Protesters also blocked highways and railways in Dhaka and elsewhere across the country.

Swapon, a Dhaka University student protester who gave only his first name, said students want a “rational” reform of the quota program. He said that if he can’t find a job after studying for six years, “it will cause me and my family to suffer.”

Protesters have said they are apolitical, but ruling parties have accused opposition parties of backing the demonstrations for political gain.

A ruling party-backed student activist at Dhaka University, who declined to give his name, told The Associated Press that protesters and militant supporters of the opposition’s Bangladesh Nationalist Party and Jamaat-e-Islami party had vandalized rooms in student dormitories.

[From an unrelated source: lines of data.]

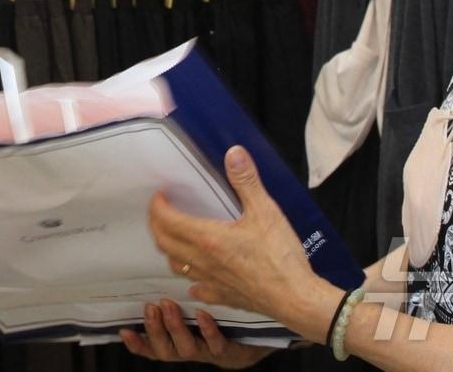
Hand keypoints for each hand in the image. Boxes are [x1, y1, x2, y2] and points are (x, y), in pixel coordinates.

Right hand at [120, 301, 266, 367]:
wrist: (260, 340)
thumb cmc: (225, 321)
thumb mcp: (198, 310)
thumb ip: (179, 297)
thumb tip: (165, 265)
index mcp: (181, 341)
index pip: (153, 346)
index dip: (138, 343)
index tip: (124, 330)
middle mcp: (192, 349)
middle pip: (165, 350)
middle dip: (154, 329)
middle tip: (150, 307)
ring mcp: (210, 351)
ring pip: (186, 348)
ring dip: (174, 328)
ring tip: (168, 306)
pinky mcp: (231, 351)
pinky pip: (216, 345)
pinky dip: (207, 331)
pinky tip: (202, 314)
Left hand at [149, 146, 336, 334]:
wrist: (295, 299)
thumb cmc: (280, 257)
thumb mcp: (265, 212)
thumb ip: (246, 181)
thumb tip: (234, 154)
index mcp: (208, 238)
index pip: (168, 221)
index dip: (158, 207)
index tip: (159, 196)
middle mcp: (203, 261)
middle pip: (165, 243)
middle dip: (157, 225)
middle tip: (161, 212)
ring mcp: (211, 282)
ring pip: (177, 266)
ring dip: (170, 250)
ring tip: (175, 237)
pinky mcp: (224, 297)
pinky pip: (198, 289)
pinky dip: (192, 279)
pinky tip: (197, 278)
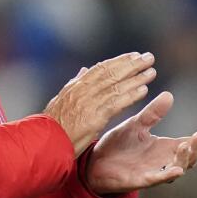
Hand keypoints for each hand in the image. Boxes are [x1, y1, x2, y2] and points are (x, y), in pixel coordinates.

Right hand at [43, 52, 157, 155]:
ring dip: (136, 78)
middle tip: (148, 58)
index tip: (133, 55)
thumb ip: (74, 84)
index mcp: (76, 86)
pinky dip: (131, 96)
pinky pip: (116, 103)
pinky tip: (144, 91)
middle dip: (132, 64)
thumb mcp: (61, 99)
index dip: (119, 61)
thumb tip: (83, 70)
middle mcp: (83, 91)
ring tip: (151, 72)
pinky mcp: (95, 118)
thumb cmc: (52, 124)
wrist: (45, 141)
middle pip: (112, 73)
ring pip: (116, 86)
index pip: (101, 69)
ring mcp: (89, 103)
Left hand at [84, 91, 196, 194]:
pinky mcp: (141, 180)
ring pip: (177, 169)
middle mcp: (162, 161)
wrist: (95, 162)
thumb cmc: (118, 145)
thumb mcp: (136, 125)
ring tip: (185, 145)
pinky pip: (157, 179)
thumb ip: (153, 113)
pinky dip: (167, 175)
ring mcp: (153, 172)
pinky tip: (176, 170)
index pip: (188, 143)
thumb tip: (169, 95)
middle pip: (189, 158)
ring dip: (184, 159)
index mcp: (163, 147)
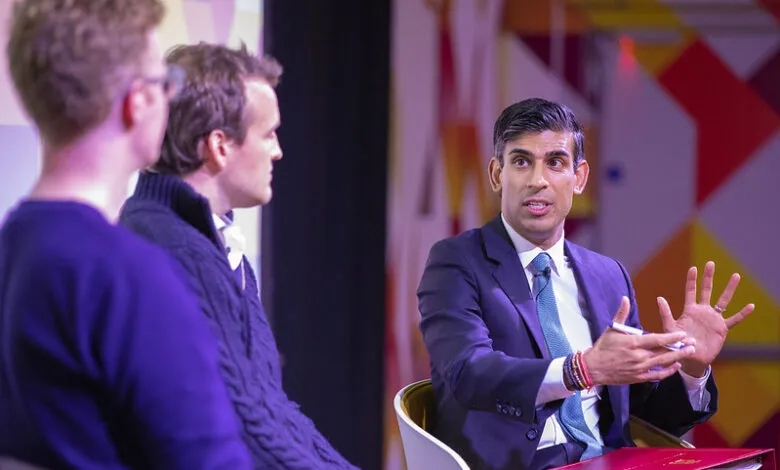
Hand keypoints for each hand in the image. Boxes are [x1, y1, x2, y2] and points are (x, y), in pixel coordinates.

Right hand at [583, 297, 696, 385]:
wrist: (593, 368)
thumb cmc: (603, 347)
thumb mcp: (611, 329)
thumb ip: (622, 314)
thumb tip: (625, 298)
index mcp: (633, 343)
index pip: (657, 339)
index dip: (672, 337)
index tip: (683, 334)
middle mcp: (639, 356)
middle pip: (664, 352)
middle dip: (680, 347)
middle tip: (693, 344)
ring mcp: (640, 368)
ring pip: (663, 363)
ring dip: (678, 357)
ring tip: (689, 353)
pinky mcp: (639, 377)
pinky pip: (657, 375)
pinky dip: (668, 371)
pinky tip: (676, 366)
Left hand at [657, 261, 754, 376]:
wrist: (690, 358)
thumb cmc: (678, 344)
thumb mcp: (669, 328)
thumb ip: (666, 314)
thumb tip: (659, 298)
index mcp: (690, 310)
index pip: (691, 291)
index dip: (692, 280)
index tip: (693, 268)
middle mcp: (703, 311)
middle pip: (707, 290)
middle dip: (708, 277)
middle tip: (711, 263)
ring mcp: (713, 319)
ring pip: (723, 300)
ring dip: (729, 288)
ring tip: (736, 275)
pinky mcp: (722, 329)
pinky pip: (734, 319)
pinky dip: (742, 313)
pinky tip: (751, 306)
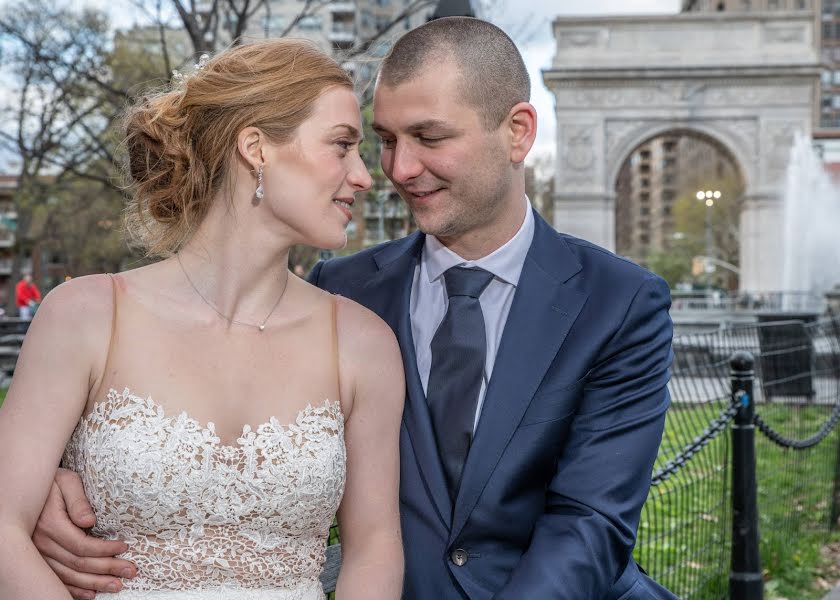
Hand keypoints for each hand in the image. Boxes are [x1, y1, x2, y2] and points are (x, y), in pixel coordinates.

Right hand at [32, 469, 136, 599]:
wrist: (31, 488)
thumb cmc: (54, 482)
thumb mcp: (67, 481)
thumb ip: (78, 500)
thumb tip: (89, 521)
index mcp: (51, 524)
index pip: (82, 545)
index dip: (105, 550)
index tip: (125, 547)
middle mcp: (42, 543)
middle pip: (78, 563)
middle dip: (107, 569)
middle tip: (131, 571)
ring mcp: (39, 554)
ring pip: (68, 576)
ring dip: (94, 583)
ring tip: (117, 585)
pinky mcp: (40, 559)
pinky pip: (56, 579)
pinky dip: (74, 589)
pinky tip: (91, 594)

The quota system had temporarily been halted following a court order after mass student protests in 2018. But last month, Bangladesh’s High Court nullified that decision, reinstating the quota system once more, angering scores of students and triggering protests.

Last week, the Supreme Court suspended the High Court’s order for four weeks, and the chief justice asked protesting students to return to classes, saying the court would issue a decision in four weeks. However, the protests have continued daily.

The quota system also reserves government jobs for women, disabled people and ethnic minority groups, but students have only protested against jobs reserved for veterans’ families.

Prime Minister Hasina maintained power in an election in January that was boycotted by opposition parties due to Hasina’s refusal to step down and allow a caretaker government to oversee the election.

Her Awami League party, under her father Sheikh Mujibur Rahman, led the independence war with the help of India. Rahman was assassinated along with many family members in a military coup in 1975.

In 1971, the Jamaat-e-Islami party — which shared power with the Bangladesh Nationalist Party led by Hasina’s archrival, former Prime Minister Khaleda Zia, in 2001-2006 — openly opposed the independence war. It formed groups that helped the Pakistani military fight pro-independence forces.